Freiheit

03/04/2010 § Hinterlasse einen Kommentar

Der Baum der Freiheit muss von Zeit zu Zeit mit dem Blut von Patrioten gedüngt werden. So lautet ein bekannter Spruch, den Militärs gern im Mund führen. Ob es immer Patrioten sind, die ihr Blut für die Freiheit hingeben, das sei dahingestellt. Jedenfalls kommt Freiheit nicht von allein, sie verlangt Opfer.
Wenn man sein Leben in überdurchschnittlichem Maß in den Dienst einer Sache oder einer Firma gestellt hat, wenn man ganz in einer Aufgabe oder seiner Arbeit aufgegangen ist und sich beinah darin verloren hat, so wie ich, dann ist das Opfer groß und schmerzhaft: die geborgte Identität, die Identifikation, die durch die Maske einer Funktion erwächst, um den lebendigen Menschen dahinter zu verbergen; im Gegenzug ist der Geschmack der Freiheit, die aus dem Tod des Opfers erwächst, die neuerliche Kontaktaufnahme mit dem eigenen Sein, umso süßer.

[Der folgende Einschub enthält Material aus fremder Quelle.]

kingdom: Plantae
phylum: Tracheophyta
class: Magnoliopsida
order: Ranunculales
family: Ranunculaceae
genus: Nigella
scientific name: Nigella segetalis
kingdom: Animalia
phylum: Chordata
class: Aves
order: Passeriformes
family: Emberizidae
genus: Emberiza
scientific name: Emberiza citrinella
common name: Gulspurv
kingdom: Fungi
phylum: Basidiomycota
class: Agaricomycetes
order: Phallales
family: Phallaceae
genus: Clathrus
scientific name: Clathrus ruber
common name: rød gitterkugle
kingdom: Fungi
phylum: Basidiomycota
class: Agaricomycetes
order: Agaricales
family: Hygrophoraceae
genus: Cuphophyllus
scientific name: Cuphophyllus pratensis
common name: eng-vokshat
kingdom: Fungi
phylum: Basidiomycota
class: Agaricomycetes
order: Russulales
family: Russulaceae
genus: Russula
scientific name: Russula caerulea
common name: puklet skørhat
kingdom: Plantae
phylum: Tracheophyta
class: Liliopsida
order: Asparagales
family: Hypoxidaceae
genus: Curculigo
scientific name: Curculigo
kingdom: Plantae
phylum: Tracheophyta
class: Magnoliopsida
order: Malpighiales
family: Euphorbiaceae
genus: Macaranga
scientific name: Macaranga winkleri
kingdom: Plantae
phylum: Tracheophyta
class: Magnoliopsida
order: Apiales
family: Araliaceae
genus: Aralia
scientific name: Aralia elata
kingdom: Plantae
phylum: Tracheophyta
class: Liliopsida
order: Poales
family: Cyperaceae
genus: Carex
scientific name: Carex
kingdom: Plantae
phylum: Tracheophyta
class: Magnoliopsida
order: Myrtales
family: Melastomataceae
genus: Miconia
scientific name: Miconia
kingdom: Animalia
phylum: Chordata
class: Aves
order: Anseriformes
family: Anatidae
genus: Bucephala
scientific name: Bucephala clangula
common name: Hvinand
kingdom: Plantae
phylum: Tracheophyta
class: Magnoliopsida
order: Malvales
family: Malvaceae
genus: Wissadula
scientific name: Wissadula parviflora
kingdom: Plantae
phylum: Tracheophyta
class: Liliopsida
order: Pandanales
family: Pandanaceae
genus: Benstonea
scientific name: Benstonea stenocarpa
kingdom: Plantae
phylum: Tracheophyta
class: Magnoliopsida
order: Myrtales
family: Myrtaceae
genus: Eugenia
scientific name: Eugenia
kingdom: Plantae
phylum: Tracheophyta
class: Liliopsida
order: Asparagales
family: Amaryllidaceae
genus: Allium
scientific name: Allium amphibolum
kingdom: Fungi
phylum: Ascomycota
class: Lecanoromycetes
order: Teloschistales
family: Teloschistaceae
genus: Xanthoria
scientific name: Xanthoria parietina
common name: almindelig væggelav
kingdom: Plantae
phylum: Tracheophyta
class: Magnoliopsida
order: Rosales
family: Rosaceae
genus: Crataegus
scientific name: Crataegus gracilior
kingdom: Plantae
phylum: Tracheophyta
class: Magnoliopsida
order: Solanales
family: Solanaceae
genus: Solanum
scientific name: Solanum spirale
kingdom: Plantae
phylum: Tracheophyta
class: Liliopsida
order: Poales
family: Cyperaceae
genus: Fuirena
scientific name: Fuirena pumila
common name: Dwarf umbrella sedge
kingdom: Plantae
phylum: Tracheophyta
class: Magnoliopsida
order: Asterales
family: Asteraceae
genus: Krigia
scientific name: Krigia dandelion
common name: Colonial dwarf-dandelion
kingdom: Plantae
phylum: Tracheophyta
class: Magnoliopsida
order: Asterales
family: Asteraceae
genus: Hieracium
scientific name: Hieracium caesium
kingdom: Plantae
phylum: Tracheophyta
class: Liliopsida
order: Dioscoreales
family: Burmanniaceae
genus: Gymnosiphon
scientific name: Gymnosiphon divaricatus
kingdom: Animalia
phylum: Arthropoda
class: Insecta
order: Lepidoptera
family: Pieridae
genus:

Freiheit im Frühling, ein Monat der Kontaktaufnahme mit einem Wesen, das im dahingegangenen Jahr keine Zeit hatte, in Verbindung zu bleiben – also mit dem eigenen Selbst – das ist eine Erfahrung, die man nur empfehlen kann. Zudem eine Erfahrung, die man nicht wieder missen möchte. Das neu gefundene Verständnis für das Sein soll bleiben, sonst wäre diese Zeit vergeudet – diese oder die folgende, je nach Standpunkt. Ein Stück weit muss weiter um die Freiheit gerungen werden, ein Stück anderer Werte muss für sie dauerhaft geopfert bleiben.

Freiheit kennt natürlich ihre Grenzen, da, wo sie den Angriffen der Gesellschaft ausgesetzt ist. Familienmitglieder wollen beachtet, betreut und besucht, Abhängige ernährt und unterhalten, Fragen beantwortet, Mieten, Preise und Gebühren bezahlt sowie Wohnungen gesäubert und allerlei sonstige Zeit investiert werden.

Freiheit, auch nur ein wenig davon, wird allzu leicht unter Wert verkauft. Es lohnt, einen Teil davon zu bewahren, als Maßstab, als Umrechnungsschlüssel. Es lohnt, sich die Lehren aus der Erfahrung der Freiheit zu merken.